Being local I made some effort to see if Morning Mist was possibly still extant or if I could determine the possible parentage based on cultivars listed in other Fisher patents. I concluded that Morning Mist was most likely an opportunistic seedling of a non-named florist trade cultivar. The Fisher greenhouse business served the Boston cut flower trade and the lack of prickles on Sterling Silver point in that direction. Because florist trade is served by a different pipeline not entirely parallel with the horticultural trade we will likely never know for sure what they were.

The mystery may have an answer in the correspondence between Conard Pyle and the Fishers. The business records of the original Conard Pyle company are now archived at a university having been dumped there when the Meillands took over.

Gladys had children who, I think, still live in the Woburn area. While not likely it may be possible that they still have relevant records or correspondence, or maybe even some family lore.

The Conard-Pyle business records are archived at the University of Delaware. Reading the finding aid for that archive will tell you how thorough the collection is. Here is the URL for the finding aid: http://www.lib.udel.edu/ud/spec/findaids/html/mss0634.html

If you plan to go there and look through the archive, you’d better expect to spend several days.

Peter

Once upon a time there was not such a great divide between Florist Roses and Garden Roses. ‘Radiance’, for example, was bred as a forcing rose but proved to be remarkably fine in gardens.

Florists’ Review, April 8, 1920
Gordon Fisher, of Woburn, who has hitherto grown carnations and sweet peas principally, will plant all of his four large houses with roses this coming season. The varieties will be Premier, Columbia, Double White Killarney and Ophelia. About 27,000 plants will be used.

So, Gordon Fisher began growing roses commercially in 1920. I don’t know when he started breeding his own, or on what scale he worked.

Gladys stated that she “had thousands of hopeful seedlings, but few survivors.” This gives us some idea of the scale. I’m guessing she picked up where her husband left off, since a blue rose was Gordon’s dream. He died in 1943, and in 1946 Gladys found ‘Morning Mist’ blooming for the first time.

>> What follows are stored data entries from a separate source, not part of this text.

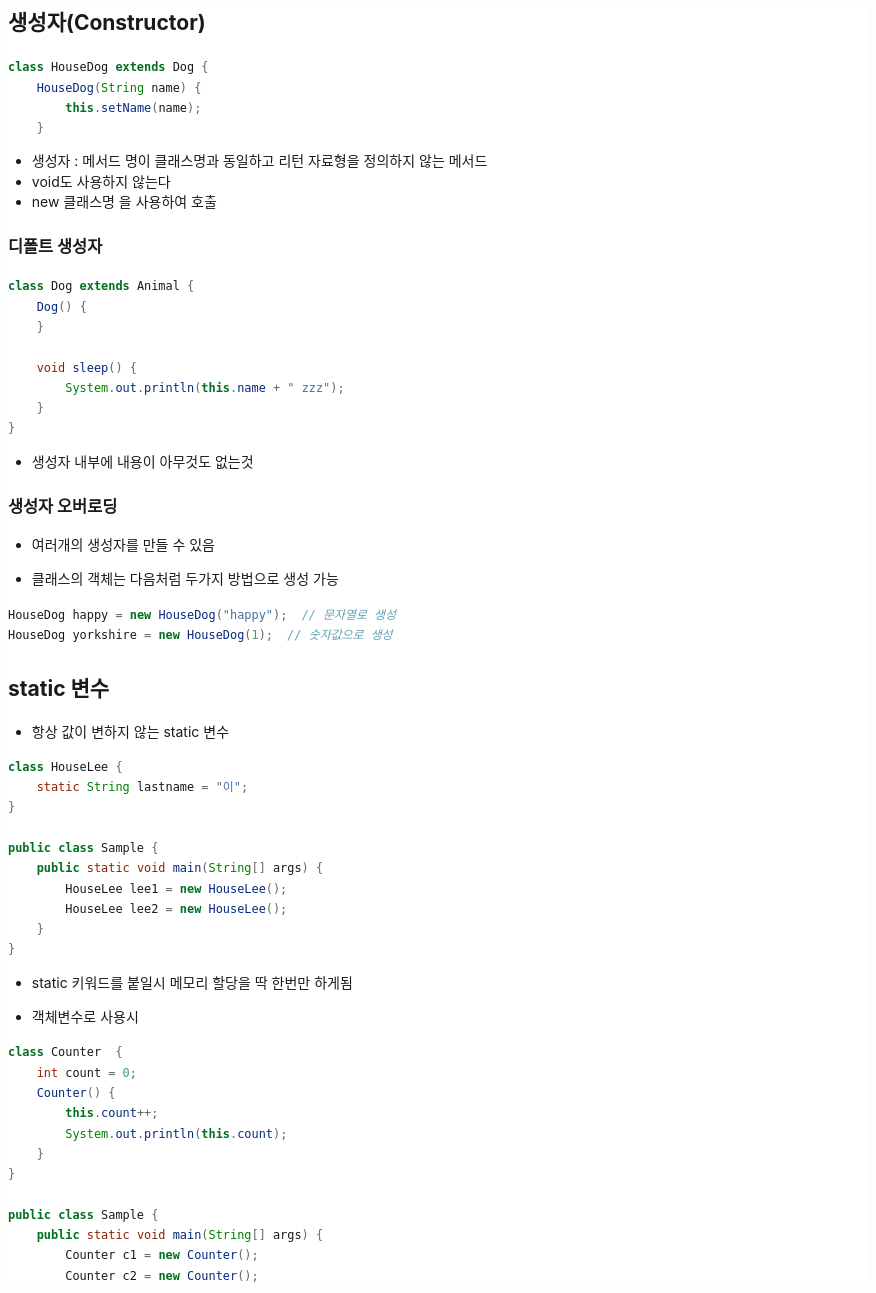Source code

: ## 생성자(Constructor)
``` java
class HouseDog extends Dog {
    HouseDog(String name) {
        this.setName(name);
    }
```
- 생성자 : 메서드 명이 클래스명과 동일하고 리턴 자료형을 정의하지 않는 메서드
- void도 사용하지 않는다
- new 클래스명 을 사용하여 호출

### 디폴트 생성자
``` java
class Dog extends Animal {
    Dog() {
    }

    void sleep() {
        System.out.println(this.name + " zzz");
    }
}
```
- 생성자 내부에 내용이 아무것도 없는것

### 생성자 오버로딩
- 여러개의 생성자를 만들 수 있음  

- 클래스의 객체는 다음처럼 두가지 방법으로 생성 가능
``` java
HouseDog happy = new HouseDog("happy");  // 문자열로 생성
HouseDog yorkshire = new HouseDog(1);  // 숫자값으로 생성
```

## static 변수
- 항상 값이 변하지 않는 static 변수
``` java
class HouseLee {
    static String lastname = "이";
}

public class Sample {
    public static void main(String[] args) {
        HouseLee lee1 = new HouseLee();
        HouseLee lee2 = new HouseLee();
    }
}
```
- static 키워드를 붙일시 메모리 할당을 딱 한번만 하게됨


- 객체변수로 사용시
``` java
class Counter  {
    int count = 0;
    Counter() {
        this.count++;
        System.out.println(this.count);
    }
}

public class Sample {
    public static void main(String[] args) {
        Counter c1 = new Counter();
        Counter c2 = new Counter();
```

It seems an odd coincidence that both ‘Morning Mist’ and ‘Grey Pearl’ should be such weak growers.

‘Grey Pearl’ was first sold in the U.S. in 1945 by Jackson & Perkins. Even if Fisher had managed to get an “advance copy”, it seems unlikely that she could have bred from it and raised a second generation by 1946. More likely, she just stumbled upon the new color in the same way that Sam McGredy III did.

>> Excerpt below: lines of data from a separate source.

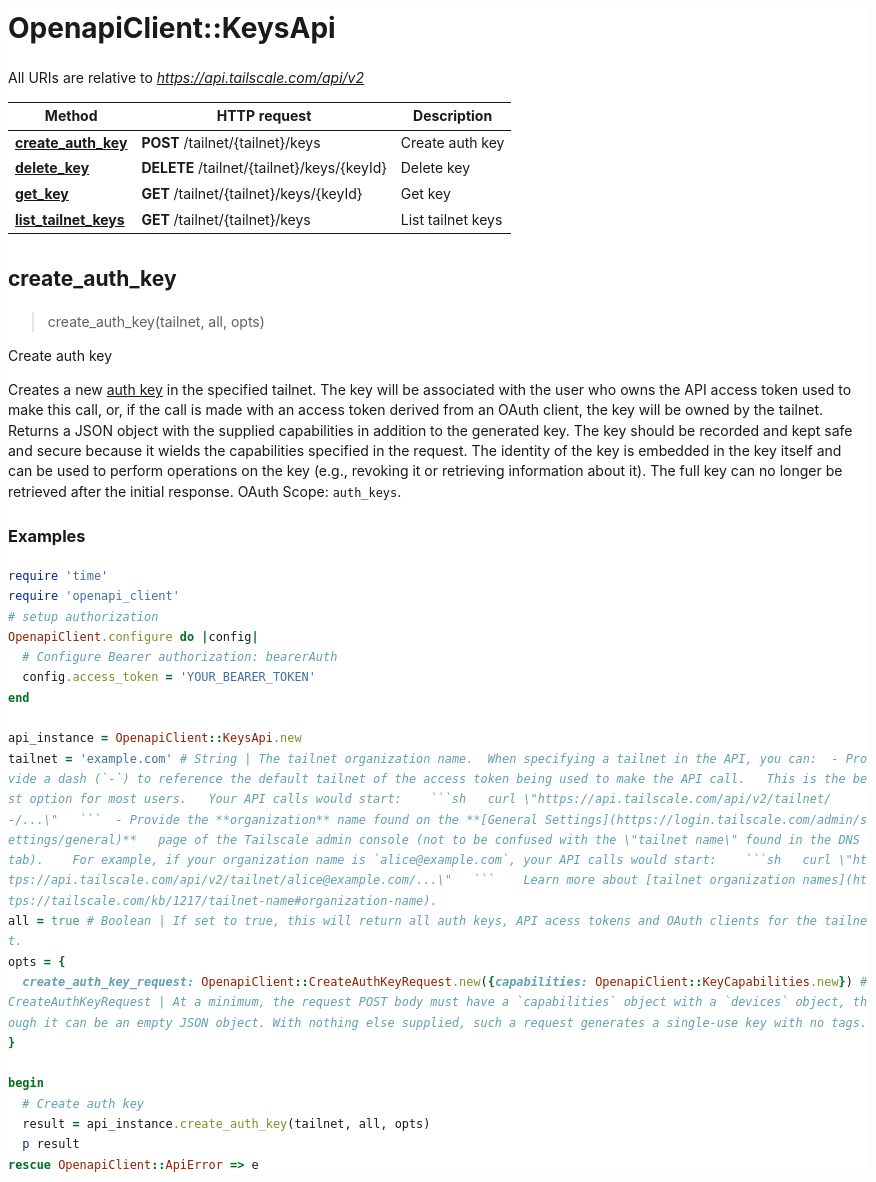 # OpenapiClient::KeysApi

All URIs are relative to *https://api.tailscale.com/api/v2*

| Method | HTTP request | Description |
| ------ | ------------ | ----------- |
| [**create_auth_key**](KeysApi.md#create_auth_key) | **POST** /tailnet/{tailnet}/keys | Create auth key |
| [**delete_key**](KeysApi.md#delete_key) | **DELETE** /tailnet/{tailnet}/keys/{keyId} | Delete key |
| [**get_key**](KeysApi.md#get_key) | **GET** /tailnet/{tailnet}/keys/{keyId} | Get key |
| [**list_tailnet_keys**](KeysApi.md#list_tailnet_keys) | **GET** /tailnet/{tailnet}/keys | List tailnet keys |


## create_auth_key

> <Key> create_auth_key(tailnet, all, opts)

Create auth key

Creates a new [auth key](https://tailscale.com/kb/1085/) in the specified tailnet. The key will be associated with the user who owns the API access token used to make this call, or, if the call is made with an access token derived from an OAuth client, the key will be owned by the tailnet.  Returns a JSON object with the supplied capabilities in addition to the generated key. The key should be recorded and kept safe and secure because it wields the capabilities specified in the request. The identity of the key is embedded in the key itself and can be used to perform operations on the key (e.g., revoking it or retrieving information about it). The full key can no longer be retrieved after the initial response.  OAuth Scope: `auth_keys`. 

### Examples

```ruby
require 'time'
require 'openapi_client'
# setup authorization
OpenapiClient.configure do |config|
  # Configure Bearer authorization: bearerAuth
  config.access_token = 'YOUR_BEARER_TOKEN'
end

api_instance = OpenapiClient::KeysApi.new
tailnet = 'example.com' # String | The tailnet organization name.  When specifying a tailnet in the API, you can:  - Provide a dash (`-`) to reference the default tailnet of the access token being used to make the API call.   This is the best option for most users.   Your API calls would start:    ```sh   curl \"https://api.tailscale.com/api/v2/tailnet/-/...\"   ```  - Provide the **organization** name found on the **[General Settings](https://login.tailscale.com/admin/settings/general)**   page of the Tailscale admin console (not to be confused with the \"tailnet name\" found in the DNS tab).    For example, if your organization name is `alice@example.com`, your API calls would start:    ```sh   curl \"https://api.tailscale.com/api/v2/tailnet/alice@example.com/...\"   ```    Learn more about [tailnet organization names](https://tailscale.com/kb/1217/tailnet-name#organization-name). 
all = true # Boolean | If set to true, this will return all auth keys, API acess tokens and OAuth clients for the tailnet.
opts = {
  create_auth_key_request: OpenapiClient::CreateAuthKeyRequest.new({capabilities: OpenapiClient::KeyCapabilities.new}) # CreateAuthKeyRequest | At a minimum, the request POST body must have a `capabilities` object with a `devices` object, though it can be an empty JSON object. With nothing else supplied, such a request generates a single-use key with no tags. 
}

begin
  # Create auth key
  result = api_instance.create_auth_key(tailnet, all, opts)
  p result
rescue OpenapiClient::ApiError => e
```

New traits are often associated with weakness, whether they arise from mutants or unusual recombinations. Marshall and Collicutt (1983) wrote, “Peonin segregated in each of the three native species tested, suggesting that some factor maintains a segregating condition. There is the possibility that peonin is a sub-lethal gene as four plants selected for unusually high peonin grew poorly and were sterile.”
http://bulbnrose.x10.mx/Roses/breeding/peonin.html

But this is not always the case, however, because ‘Hansa’ blossoms contain almost pure peonin, according to Eugster and Marki-Fischer (1991).